BEGIN RECORDED INFORMATION
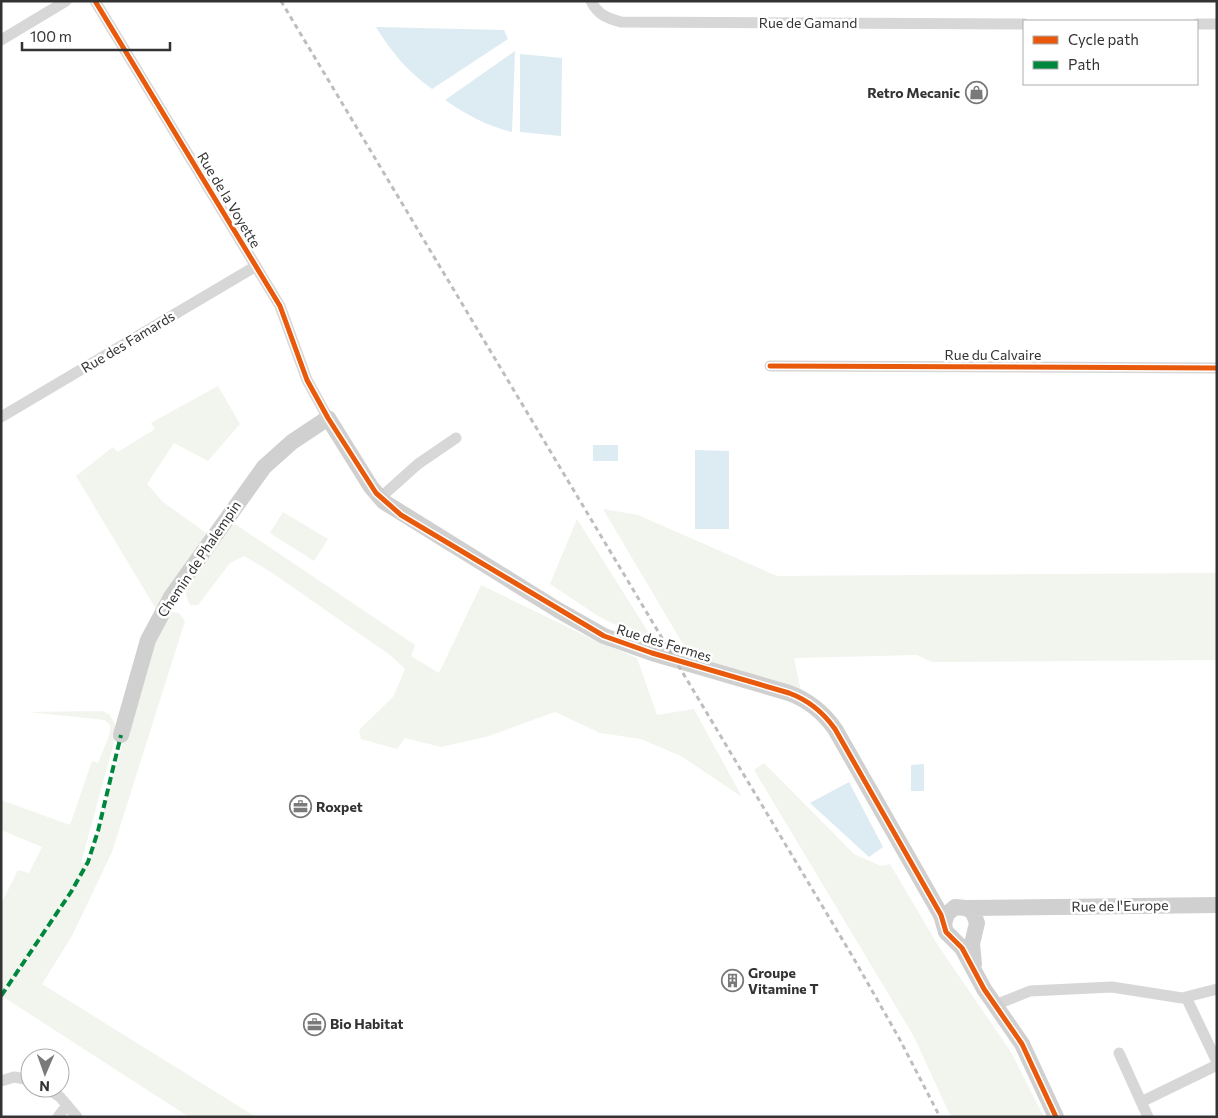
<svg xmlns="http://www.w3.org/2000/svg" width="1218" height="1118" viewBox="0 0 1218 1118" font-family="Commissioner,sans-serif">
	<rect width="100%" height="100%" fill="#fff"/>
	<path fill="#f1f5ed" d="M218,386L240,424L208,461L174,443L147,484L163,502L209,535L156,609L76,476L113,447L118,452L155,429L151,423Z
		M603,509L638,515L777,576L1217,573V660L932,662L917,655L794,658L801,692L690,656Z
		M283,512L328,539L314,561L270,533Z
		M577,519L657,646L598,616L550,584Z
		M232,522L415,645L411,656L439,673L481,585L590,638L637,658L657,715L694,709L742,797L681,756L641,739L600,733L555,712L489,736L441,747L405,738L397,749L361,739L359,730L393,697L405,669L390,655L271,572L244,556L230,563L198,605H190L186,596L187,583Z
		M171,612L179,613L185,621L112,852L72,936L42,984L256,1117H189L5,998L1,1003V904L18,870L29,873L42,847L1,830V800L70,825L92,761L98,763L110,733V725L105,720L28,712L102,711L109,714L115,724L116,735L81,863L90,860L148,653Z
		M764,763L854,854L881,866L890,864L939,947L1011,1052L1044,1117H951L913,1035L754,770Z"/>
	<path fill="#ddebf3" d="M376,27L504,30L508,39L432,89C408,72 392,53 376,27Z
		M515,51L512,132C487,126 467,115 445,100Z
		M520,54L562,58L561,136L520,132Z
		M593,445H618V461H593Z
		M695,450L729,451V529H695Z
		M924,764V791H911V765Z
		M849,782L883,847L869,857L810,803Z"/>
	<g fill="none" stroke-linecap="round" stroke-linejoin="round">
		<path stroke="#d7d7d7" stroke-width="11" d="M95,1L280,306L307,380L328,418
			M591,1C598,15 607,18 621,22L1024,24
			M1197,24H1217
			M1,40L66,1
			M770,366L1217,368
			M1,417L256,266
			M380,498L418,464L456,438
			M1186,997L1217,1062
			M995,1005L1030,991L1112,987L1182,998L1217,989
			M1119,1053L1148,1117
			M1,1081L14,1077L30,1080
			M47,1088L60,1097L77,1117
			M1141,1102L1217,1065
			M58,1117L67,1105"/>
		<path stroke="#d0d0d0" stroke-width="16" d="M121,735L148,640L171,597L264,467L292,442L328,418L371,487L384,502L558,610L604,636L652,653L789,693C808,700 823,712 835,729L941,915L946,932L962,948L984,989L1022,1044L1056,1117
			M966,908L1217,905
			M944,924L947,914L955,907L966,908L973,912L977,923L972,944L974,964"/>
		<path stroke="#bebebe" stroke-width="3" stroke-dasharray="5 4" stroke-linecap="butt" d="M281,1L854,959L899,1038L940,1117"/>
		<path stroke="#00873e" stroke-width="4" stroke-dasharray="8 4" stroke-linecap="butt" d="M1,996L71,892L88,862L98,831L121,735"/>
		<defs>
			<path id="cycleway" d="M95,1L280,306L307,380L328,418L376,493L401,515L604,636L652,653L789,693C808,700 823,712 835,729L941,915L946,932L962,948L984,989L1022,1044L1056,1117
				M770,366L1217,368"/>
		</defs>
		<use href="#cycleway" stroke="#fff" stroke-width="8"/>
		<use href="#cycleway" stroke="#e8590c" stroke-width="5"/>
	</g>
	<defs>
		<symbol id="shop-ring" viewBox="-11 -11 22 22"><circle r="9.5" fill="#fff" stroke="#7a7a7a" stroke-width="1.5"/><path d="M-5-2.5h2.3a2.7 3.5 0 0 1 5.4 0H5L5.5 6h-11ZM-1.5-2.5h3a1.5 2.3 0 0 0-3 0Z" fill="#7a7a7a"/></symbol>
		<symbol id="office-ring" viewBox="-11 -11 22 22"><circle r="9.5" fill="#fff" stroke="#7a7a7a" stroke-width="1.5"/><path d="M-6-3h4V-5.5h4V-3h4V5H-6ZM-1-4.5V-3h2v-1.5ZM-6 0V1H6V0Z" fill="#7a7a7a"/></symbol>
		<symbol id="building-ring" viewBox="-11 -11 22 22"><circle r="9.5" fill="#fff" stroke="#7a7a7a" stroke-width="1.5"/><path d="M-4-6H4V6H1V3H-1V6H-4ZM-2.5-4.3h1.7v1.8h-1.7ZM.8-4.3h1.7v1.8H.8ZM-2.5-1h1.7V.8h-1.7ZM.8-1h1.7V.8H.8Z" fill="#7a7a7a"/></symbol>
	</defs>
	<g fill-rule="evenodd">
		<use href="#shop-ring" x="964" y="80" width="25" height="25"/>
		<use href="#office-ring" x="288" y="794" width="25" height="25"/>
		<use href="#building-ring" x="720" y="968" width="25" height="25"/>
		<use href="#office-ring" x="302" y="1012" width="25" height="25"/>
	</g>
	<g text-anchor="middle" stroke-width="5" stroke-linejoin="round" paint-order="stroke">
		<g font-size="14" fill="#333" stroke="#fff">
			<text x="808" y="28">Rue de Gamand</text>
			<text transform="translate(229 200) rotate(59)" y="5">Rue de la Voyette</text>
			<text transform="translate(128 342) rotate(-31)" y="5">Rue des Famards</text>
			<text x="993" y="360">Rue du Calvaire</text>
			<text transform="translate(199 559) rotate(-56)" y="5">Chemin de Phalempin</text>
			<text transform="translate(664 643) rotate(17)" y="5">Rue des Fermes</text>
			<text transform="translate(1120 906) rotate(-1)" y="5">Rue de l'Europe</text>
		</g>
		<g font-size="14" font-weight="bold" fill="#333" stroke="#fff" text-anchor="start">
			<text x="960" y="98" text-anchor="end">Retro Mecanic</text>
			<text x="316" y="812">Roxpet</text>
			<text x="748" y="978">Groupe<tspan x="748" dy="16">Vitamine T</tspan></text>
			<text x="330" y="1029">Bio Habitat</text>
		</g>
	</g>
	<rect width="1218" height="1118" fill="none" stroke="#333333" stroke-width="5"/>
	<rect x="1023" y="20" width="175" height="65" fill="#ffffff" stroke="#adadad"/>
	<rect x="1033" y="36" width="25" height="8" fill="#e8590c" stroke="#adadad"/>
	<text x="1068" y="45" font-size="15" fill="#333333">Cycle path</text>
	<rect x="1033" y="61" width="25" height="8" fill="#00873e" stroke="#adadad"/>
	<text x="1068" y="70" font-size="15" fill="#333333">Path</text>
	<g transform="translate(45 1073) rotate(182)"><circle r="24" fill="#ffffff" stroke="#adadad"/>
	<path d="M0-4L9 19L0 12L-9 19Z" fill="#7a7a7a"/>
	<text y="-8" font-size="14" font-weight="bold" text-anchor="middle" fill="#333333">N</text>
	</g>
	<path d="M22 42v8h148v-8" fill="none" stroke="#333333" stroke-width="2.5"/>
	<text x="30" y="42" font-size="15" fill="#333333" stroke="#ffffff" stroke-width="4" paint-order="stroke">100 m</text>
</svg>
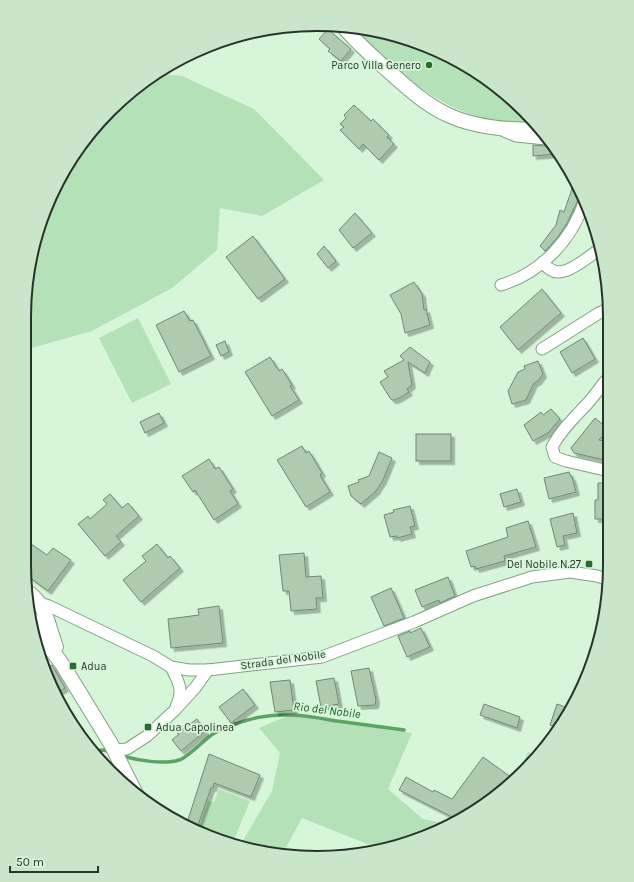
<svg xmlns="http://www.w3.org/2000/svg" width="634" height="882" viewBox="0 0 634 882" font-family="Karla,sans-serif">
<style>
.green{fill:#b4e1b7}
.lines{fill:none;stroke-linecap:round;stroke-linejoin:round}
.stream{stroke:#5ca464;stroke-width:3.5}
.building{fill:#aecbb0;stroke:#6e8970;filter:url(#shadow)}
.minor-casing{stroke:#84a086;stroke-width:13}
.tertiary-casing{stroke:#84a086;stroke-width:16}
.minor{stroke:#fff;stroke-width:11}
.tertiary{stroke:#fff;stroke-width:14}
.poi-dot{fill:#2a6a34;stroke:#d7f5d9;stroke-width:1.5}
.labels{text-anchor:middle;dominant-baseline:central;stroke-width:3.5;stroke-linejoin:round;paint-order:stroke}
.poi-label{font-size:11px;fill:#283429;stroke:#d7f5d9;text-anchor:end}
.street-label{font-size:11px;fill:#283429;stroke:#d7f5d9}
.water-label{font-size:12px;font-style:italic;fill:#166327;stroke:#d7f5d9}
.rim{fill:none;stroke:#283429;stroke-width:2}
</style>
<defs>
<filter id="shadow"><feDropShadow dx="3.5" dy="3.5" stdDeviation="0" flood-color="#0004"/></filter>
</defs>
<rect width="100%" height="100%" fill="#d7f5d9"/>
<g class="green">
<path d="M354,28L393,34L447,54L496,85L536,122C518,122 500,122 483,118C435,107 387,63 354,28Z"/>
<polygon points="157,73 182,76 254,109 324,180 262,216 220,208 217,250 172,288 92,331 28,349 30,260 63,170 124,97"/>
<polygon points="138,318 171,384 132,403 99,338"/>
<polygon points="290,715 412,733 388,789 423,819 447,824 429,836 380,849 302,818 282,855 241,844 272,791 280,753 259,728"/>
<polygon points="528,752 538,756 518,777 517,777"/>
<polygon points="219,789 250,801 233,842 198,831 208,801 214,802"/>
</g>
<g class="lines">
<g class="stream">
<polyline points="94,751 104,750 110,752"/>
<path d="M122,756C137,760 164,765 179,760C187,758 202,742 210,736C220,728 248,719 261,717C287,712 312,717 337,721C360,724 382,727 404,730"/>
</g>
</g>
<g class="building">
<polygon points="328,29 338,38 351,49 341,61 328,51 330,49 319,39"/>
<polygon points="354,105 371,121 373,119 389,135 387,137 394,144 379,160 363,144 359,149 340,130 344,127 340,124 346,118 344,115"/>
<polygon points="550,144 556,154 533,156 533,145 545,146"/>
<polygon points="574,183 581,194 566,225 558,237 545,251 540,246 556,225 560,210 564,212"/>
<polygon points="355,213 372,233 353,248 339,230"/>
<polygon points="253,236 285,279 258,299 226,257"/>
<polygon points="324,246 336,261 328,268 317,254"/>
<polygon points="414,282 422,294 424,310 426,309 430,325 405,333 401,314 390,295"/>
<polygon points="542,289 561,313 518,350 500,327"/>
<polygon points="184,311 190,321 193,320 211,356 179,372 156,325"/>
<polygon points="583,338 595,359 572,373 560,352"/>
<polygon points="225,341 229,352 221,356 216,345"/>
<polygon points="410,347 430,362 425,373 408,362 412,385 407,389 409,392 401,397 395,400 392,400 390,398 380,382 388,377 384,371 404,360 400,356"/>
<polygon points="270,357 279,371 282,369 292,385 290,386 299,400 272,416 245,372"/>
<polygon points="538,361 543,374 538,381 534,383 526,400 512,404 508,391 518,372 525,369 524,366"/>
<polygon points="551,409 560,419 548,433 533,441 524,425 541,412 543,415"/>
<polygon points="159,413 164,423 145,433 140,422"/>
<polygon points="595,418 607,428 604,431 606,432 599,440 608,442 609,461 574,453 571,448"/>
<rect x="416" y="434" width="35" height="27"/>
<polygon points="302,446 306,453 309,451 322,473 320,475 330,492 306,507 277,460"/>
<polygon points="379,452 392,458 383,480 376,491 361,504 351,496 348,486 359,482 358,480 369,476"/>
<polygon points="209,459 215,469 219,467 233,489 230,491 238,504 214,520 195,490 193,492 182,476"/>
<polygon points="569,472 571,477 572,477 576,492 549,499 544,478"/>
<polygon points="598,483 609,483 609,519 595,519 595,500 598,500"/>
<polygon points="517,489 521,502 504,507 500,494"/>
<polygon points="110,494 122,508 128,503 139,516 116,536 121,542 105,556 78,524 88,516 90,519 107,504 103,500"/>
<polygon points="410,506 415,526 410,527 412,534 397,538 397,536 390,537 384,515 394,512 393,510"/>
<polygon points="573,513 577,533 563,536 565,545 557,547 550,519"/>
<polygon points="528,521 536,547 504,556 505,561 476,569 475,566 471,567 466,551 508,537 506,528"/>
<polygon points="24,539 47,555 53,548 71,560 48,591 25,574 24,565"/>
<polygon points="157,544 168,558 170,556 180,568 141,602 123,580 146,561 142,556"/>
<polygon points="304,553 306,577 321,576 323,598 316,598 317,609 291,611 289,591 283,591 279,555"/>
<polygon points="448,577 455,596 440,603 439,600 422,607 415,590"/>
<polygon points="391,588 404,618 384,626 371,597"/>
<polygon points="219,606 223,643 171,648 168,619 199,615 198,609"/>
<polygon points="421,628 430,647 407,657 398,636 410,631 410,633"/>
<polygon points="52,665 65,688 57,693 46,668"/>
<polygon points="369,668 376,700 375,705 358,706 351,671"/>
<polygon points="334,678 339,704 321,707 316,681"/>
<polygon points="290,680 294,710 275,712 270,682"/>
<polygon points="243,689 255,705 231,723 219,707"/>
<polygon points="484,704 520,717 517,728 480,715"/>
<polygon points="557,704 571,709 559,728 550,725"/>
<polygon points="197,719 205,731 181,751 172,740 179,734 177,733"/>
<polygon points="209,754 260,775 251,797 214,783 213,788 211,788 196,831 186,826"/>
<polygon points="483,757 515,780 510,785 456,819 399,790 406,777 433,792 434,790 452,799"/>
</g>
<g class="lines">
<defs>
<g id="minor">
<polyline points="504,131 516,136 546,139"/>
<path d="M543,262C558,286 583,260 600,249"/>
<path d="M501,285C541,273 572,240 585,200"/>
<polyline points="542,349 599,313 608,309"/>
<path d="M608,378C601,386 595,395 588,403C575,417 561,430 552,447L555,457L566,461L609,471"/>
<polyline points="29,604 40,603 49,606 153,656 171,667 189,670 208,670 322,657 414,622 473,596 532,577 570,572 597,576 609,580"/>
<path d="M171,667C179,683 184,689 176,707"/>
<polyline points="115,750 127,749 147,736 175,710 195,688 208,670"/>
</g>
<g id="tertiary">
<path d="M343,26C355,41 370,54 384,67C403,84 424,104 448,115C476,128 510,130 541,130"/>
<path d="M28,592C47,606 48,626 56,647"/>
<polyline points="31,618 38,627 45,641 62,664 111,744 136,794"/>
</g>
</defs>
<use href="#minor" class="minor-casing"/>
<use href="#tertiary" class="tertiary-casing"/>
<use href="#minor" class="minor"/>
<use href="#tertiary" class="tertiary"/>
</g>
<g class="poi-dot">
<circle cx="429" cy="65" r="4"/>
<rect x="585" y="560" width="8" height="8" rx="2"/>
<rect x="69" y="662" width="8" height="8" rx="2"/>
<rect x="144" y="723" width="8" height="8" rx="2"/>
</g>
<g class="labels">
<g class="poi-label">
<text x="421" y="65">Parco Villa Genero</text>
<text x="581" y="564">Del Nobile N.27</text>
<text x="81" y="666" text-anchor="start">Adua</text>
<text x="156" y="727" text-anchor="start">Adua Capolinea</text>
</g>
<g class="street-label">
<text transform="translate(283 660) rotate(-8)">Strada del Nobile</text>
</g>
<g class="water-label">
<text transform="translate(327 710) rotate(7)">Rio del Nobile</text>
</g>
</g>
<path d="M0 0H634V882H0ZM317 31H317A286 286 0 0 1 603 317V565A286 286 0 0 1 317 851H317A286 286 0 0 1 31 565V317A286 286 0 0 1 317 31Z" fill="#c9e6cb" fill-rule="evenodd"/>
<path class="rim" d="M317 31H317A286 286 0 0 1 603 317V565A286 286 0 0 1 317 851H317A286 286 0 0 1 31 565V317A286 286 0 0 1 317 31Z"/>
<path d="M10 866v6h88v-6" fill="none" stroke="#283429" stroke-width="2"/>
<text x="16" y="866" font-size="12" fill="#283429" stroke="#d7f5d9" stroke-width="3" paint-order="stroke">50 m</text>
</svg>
END RECORDED INFORMATION
▶ **WHAT TO PRODUCE**
Would you copy every line of the entries that includes the word "casing"?

▶ **RESPONSE TO THE EXERCISE**
.minor-casing{stroke:#84a086;stroke-width:13}
.tertiary-casing{stroke:#84a086;stroke-width:16}
<use href="#minor" class="minor-casing"/>
<use href="#tertiary" class="tertiary-casing"/>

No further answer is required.